Reproduce the material from its first line through the line containing "v(24, 19) *", swapping "skPoint" for "sketchPoint" and leaving everything else untouched.
□ □ □ □ □
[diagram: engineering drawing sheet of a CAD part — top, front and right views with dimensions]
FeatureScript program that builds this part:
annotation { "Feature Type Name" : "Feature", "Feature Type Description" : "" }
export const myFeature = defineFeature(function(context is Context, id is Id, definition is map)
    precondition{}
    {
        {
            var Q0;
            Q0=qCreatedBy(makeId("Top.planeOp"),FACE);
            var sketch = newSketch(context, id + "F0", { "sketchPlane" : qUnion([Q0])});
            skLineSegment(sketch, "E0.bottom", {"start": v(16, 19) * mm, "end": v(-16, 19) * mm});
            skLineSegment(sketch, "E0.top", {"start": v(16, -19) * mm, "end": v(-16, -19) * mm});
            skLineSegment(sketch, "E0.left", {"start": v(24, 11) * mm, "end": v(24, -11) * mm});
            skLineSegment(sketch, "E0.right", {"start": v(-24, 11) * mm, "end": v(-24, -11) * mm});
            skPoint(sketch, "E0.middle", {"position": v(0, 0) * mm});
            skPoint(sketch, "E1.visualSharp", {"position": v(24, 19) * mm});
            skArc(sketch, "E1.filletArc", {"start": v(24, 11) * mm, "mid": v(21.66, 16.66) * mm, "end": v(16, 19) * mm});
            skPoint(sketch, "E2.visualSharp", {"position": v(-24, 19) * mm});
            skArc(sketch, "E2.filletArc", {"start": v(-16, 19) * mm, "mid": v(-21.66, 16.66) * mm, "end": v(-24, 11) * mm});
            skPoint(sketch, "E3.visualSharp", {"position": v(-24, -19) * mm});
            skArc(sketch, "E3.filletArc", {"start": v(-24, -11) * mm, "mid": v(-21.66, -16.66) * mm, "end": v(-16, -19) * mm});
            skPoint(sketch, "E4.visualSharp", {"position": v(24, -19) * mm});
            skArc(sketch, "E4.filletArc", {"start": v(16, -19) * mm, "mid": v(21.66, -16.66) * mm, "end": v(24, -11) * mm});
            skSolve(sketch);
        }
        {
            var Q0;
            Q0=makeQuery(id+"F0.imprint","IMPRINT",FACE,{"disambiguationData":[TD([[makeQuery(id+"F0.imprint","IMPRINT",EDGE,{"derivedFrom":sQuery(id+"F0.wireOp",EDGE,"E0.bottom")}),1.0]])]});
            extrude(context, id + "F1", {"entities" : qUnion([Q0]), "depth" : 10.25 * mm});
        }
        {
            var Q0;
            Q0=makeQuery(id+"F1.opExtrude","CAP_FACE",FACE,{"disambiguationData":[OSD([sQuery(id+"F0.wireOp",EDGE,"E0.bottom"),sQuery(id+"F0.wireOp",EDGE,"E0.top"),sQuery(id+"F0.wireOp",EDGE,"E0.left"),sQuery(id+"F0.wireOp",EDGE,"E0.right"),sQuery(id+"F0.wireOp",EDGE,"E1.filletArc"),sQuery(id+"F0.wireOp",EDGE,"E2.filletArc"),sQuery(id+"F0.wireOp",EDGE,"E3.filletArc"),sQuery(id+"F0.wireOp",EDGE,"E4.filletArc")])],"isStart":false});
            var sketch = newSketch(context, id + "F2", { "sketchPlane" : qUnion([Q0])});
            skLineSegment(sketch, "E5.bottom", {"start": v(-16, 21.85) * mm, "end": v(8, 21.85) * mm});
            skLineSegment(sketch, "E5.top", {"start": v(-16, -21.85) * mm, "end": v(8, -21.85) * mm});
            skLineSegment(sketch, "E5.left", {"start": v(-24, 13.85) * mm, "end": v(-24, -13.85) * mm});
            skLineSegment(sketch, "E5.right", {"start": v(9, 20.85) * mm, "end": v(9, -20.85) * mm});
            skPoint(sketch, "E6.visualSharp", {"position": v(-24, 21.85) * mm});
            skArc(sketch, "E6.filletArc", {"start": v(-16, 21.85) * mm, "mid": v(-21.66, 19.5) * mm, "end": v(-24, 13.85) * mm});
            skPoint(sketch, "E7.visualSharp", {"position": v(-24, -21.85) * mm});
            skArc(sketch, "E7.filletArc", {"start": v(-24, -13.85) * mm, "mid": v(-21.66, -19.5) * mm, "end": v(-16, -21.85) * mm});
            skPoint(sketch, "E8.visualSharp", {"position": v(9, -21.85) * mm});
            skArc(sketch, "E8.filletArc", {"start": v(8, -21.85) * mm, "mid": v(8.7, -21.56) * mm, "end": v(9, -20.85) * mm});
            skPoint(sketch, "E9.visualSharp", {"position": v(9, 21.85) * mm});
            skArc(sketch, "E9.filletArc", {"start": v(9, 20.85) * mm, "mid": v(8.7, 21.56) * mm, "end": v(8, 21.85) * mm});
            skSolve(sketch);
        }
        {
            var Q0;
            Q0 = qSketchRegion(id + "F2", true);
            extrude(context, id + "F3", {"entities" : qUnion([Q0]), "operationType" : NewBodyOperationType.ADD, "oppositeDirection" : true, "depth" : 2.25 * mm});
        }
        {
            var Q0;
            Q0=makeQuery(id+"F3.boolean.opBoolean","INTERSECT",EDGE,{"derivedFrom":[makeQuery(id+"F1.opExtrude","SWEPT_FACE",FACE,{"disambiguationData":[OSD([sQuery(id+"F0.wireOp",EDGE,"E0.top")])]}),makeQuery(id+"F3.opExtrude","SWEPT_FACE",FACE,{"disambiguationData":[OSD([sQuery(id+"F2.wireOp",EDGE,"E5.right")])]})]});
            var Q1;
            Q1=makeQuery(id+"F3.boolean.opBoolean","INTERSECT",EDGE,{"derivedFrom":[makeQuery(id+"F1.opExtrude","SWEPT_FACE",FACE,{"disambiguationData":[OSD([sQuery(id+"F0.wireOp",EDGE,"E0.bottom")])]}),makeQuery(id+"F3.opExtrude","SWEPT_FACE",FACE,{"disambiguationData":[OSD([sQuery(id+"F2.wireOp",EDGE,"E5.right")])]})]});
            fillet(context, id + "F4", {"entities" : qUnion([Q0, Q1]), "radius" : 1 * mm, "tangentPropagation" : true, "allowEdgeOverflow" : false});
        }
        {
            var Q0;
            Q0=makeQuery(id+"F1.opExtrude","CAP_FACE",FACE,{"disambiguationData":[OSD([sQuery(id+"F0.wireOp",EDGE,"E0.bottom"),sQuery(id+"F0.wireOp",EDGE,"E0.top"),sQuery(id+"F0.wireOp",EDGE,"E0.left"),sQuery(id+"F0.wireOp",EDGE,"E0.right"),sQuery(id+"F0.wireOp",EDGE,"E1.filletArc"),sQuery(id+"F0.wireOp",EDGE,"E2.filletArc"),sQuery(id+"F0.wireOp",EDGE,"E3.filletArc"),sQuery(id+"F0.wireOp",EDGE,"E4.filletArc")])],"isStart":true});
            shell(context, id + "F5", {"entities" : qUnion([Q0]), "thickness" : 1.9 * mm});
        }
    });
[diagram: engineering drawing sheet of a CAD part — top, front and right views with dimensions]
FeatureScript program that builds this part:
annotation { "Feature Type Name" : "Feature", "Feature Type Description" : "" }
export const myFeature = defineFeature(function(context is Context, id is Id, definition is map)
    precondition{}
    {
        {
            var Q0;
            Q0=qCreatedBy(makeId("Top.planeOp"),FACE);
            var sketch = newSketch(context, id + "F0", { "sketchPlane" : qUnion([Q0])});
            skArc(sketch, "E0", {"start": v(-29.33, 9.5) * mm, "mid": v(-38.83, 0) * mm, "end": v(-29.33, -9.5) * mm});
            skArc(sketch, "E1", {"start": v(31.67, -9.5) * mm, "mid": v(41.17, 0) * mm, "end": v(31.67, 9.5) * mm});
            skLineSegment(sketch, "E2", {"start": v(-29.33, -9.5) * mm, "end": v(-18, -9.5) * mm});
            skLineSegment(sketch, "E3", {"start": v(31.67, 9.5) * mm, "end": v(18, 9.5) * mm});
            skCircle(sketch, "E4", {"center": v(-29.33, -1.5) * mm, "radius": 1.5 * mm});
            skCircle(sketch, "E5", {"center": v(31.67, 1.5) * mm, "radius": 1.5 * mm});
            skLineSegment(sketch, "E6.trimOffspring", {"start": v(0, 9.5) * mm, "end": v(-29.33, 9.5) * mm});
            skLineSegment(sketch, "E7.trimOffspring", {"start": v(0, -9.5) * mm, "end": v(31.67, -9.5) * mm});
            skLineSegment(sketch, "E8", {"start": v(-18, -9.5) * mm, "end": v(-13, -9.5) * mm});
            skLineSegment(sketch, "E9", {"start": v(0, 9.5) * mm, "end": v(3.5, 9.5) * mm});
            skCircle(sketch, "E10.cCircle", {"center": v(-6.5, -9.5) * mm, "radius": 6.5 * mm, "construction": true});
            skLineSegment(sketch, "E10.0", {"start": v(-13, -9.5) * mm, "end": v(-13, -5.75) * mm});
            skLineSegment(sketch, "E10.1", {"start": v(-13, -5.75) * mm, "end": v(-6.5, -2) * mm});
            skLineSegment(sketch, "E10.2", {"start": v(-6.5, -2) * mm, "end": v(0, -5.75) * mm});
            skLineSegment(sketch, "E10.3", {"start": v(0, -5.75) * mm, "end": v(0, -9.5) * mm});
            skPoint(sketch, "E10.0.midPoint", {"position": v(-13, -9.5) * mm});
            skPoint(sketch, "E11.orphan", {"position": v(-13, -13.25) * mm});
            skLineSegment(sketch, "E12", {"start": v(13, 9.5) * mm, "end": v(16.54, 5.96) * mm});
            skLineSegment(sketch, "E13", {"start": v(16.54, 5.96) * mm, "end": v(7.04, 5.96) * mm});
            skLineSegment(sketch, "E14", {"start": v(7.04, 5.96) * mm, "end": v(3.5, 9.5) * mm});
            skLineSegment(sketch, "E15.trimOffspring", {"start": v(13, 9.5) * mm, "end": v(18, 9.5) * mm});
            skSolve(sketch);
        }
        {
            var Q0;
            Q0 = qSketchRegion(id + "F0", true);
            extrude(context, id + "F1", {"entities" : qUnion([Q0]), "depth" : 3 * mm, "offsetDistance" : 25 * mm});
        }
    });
□ □ □ □ □
*Worked solution*
[diagram: engineering drawing sheet of a CAD part — top, front and right views with dimensions]
FeatureScript program that builds this part:
annotation { "Feature Type Name" : "Feature", "Feature Type Description" : "" }
export const myFeature = defineFeature(function(context is Context, id is Id, definition is map)
    precondition{}
    {
        {
            var Q0;
            Q0=qCreatedBy(makeId("Top.planeOp"),FACE);
            var sketch = newSketch(context, id + "F0", { "sketchPlane" : qUnion([Q0])});
            skLineSegment(sketch, "E0.bottom", {"start": v(16, 19) * mm, "end": v(-16, 19) * mm});
            skLineSegment(sketch, "E0.top", {"start": v(16, -19) * mm, "end": v(-16, -19) * mm});
            skLineSegment(sketch, "E0.left", {"start": v(24, 11) * mm, "end": v(24, -11) * mm});
            skLineSegment(sketch, "E0.right", {"start": v(-24, 11) * mm, "end": v(-24, -11) * mm});
            sketchPoint(sketch, "E0.middle", {"position": v(0, 0) * mm});
            sketchPoint(sketch, "E1.visualSharp", {"position": v(24, 19) * mm});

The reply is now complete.